Bach et Handel, deux monstres sacrés du répertoire baroque. La soprano Sabine Devieilhe est une habituée de ces univers foisonnants, et s’y meut avec une grande aisance. Accompagnée ici de l’excellent Raphaël Pichon et son ensemble Pygmalion, elle offre une interprétation posée, sans extravagance, de cantates de Bach dont la volubile BWV51, une merveille de luminosité et de virtuosité transcendante comme savait les dessiner le cantor. S’y ajoutent des extraits de diverses œuvres de Handel, dont la Brockes-Passion, l’opéra Jules César en Égypte et l’oratorio Le triomphe du Temps et de la Vérité. Le fil conducteur du programme : les émotions intenses et contrastées. Tristesse profonde et joie enivrante, par exemple.

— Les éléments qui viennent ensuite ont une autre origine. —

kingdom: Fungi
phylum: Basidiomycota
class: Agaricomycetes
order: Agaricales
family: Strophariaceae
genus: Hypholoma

La voix est superbe, parfaite dans sa plasticité et rayonnante dans ses coloris. Seulement, comme je le disais plus haut, ce programme, et surtout l’esprit derrière sa construction, réclame une extravagance un brin plus exaltée que ce qui nous est offert. Qui plus est , le choix des extraits de la Brockes Passion de Handel ne sont pas du même acabit qualitatif que d’autres œuvres du compositeur, si bien que leur positionnement entre les deux portions consacrées à Bach font presque figure de relâchement émotionnel, même si manifestement, ce n’était pas le plan des interprètes. En fin de compte, on n’a pas autant de plaisir à écouter cet album que ce à quoi on s’attend en lisant le line-up des musiciens présents. Un album qui trahit peut-être sa réalisation contre vents et marées, ou plutôt contre pandémie et confinement. Retenue liée au besoin de calme émotionnel devant la tragédie covidienne mondiale? Ça peut être justifié, mais on a l’impression que le contraire aurait été plus satisfaisant, comme un cri du coeur pour la liberté et l’extravagance.
Un peu dommage, compte tenu de l’immense admiration que j’ai pour Sabine Devieilhe.